Convergence of a Particular Sequence

Question

I was supposed to use the convergence tests to determine whether the following series converges, converges absolutely, or diverges.

Almost every test I used was inconclusive, the series is : $$\sum_{k=1}^{\infty} (-1)^k \frac{k\ln(k)}{(k+1)^3}.$$

Answer 1

Consider,

$$f(x)=\frac{x \ln x}{(x+1)^3}$$

Then,

$$f'(x)=\frac{x-2x\ln x+\ln x+1}{(x+1)^4}$$

One can show that for $x>3$ that we must have $x-2x\ln x+\ln x+1<0$ by considering the monotonically decreasing function $g(x)=x-2x\ln x+\ln x+1$ defined on $(1,\infty)$. I leave it to you to fill in the gaps.
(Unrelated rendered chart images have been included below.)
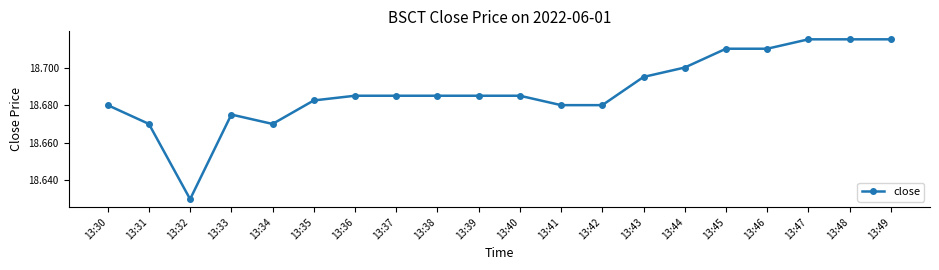

Which label corresponds to the smallest value in the chart?

13:32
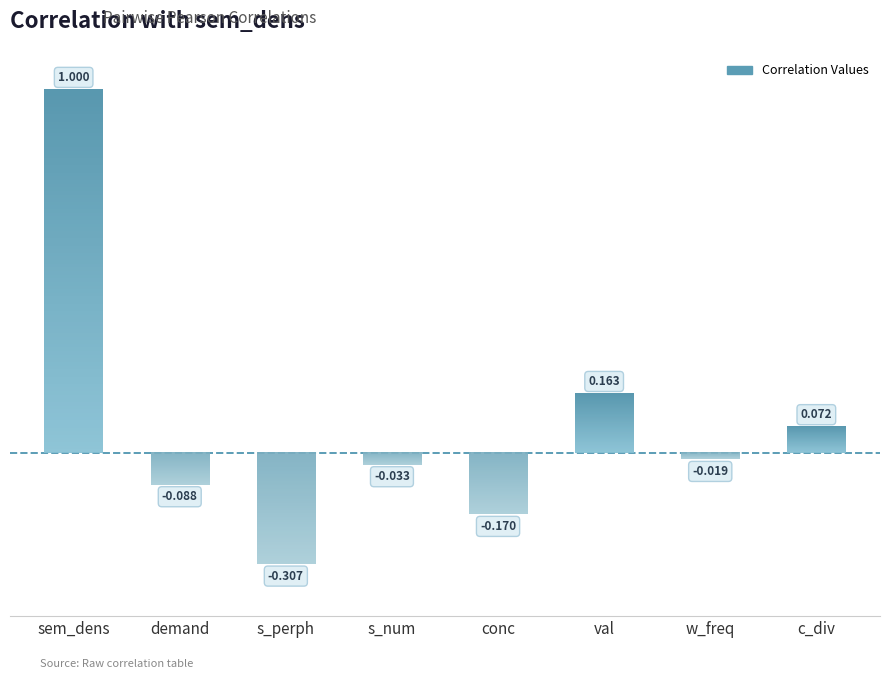

What is the change in value from s_perph to conc?

+0.1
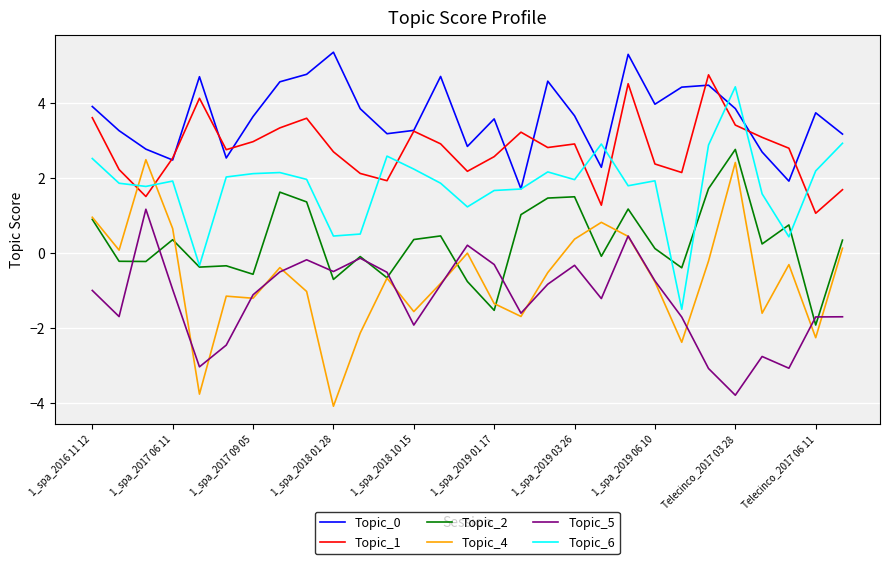

True or false: Topic_0 and Topic_4 cross at least once.

False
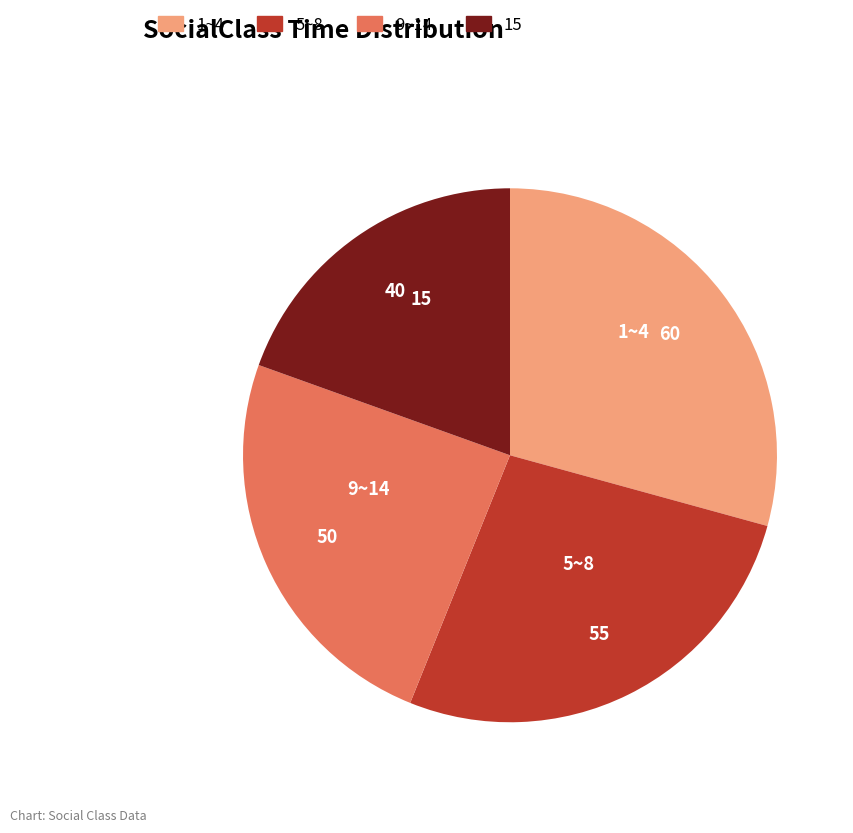

True or false: 1~4 accounts for 29% of the total.

True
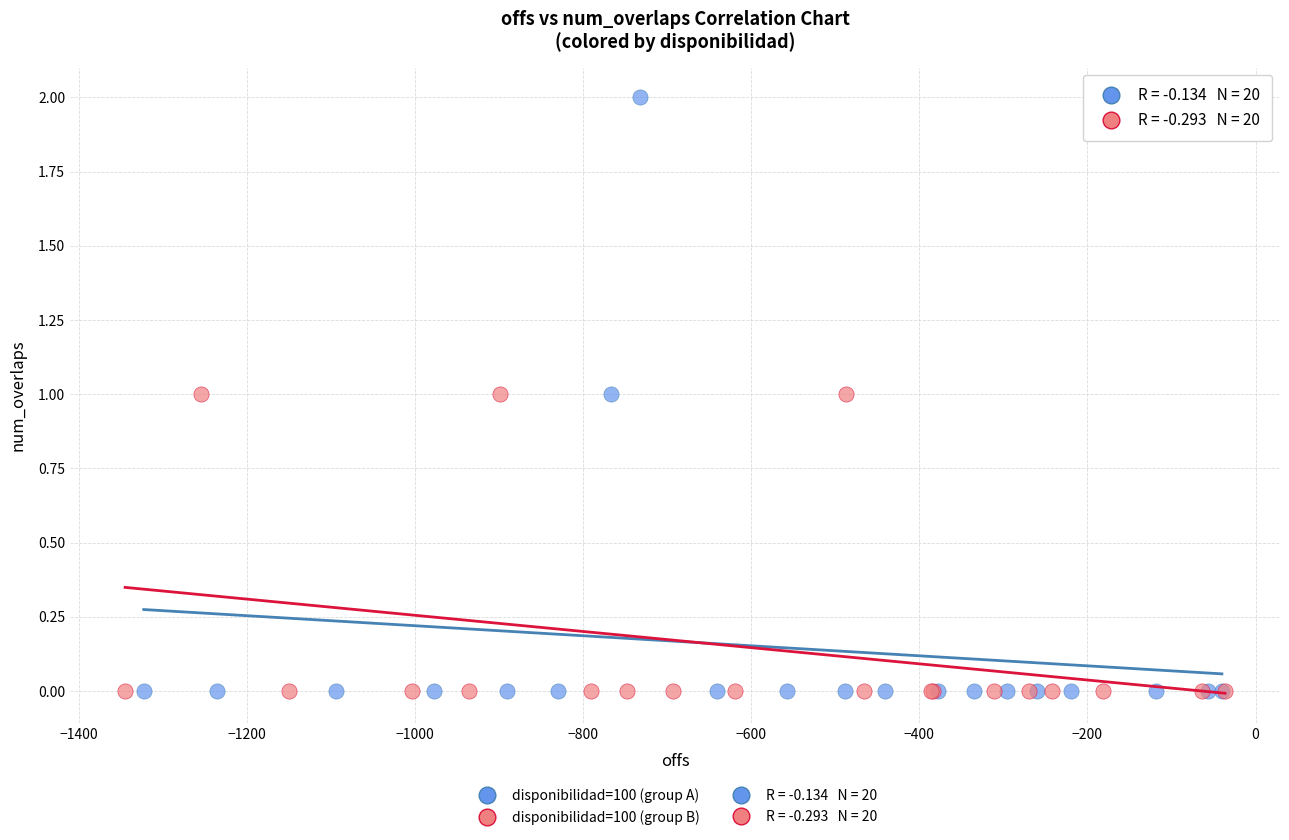

Which series contains the highest Y value?

disponibilidad=100 (group A)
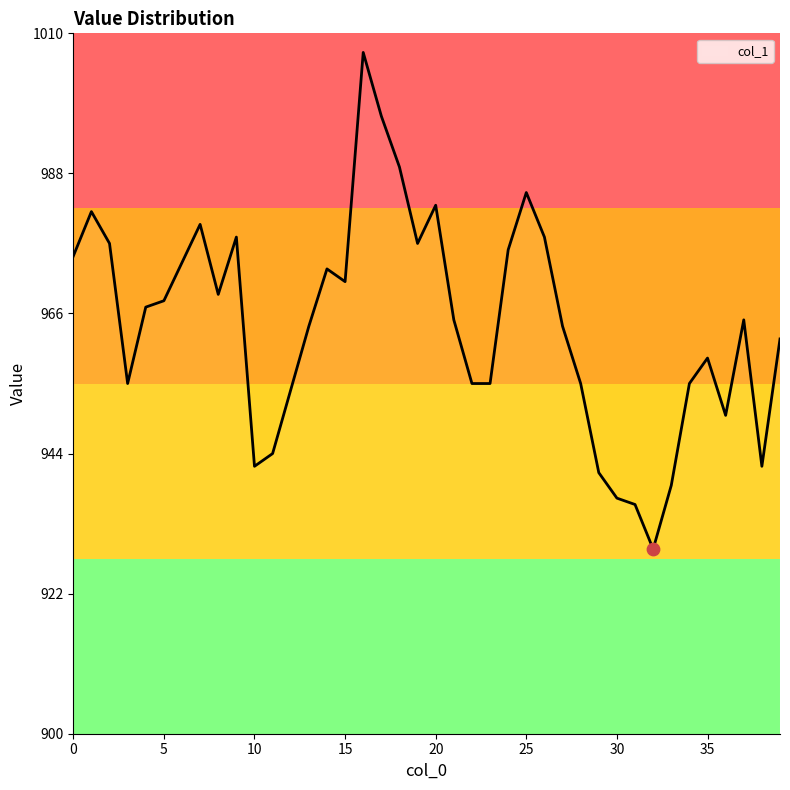

What is the difference between the maximum and minimum values?

78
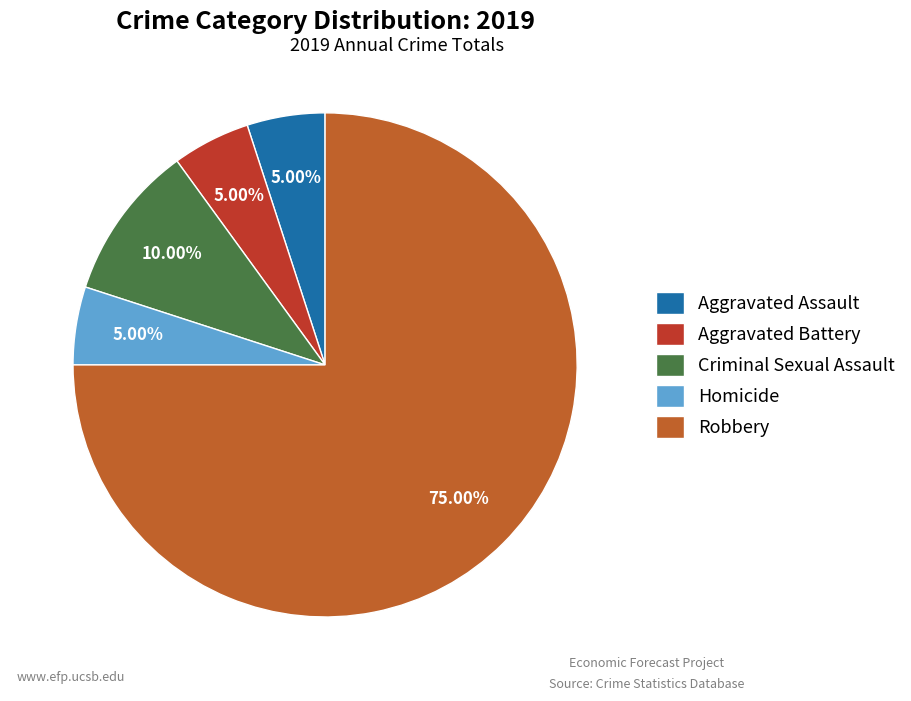

Does Criminal Sexual Assault represent more than half of the total?

No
Thus we have for $x>3$ that $f'(x)<0$. Hence it follows that,

$$\frac{n \ln n}{(n+1)^3}$$

Is eventually decreasing, and your series converges by the alternating series test.

Answer 2

You have that $$ \frac{n\ln n}{(n+1)^3} \sim_{n\to \infty} \frac{\ln n}{n^2} $$ so that, since the (positive) series $\sum_n \frac{\ln n}{n^2}$ converges (e.g., by comparison with a $p$-series $\sum_n \frac{1}{n^{3/2}}$) by theorems of comparison the series $\sum_n (-1)^n \frac{n\ln n}{(n+1)^3}$ converges absolutely.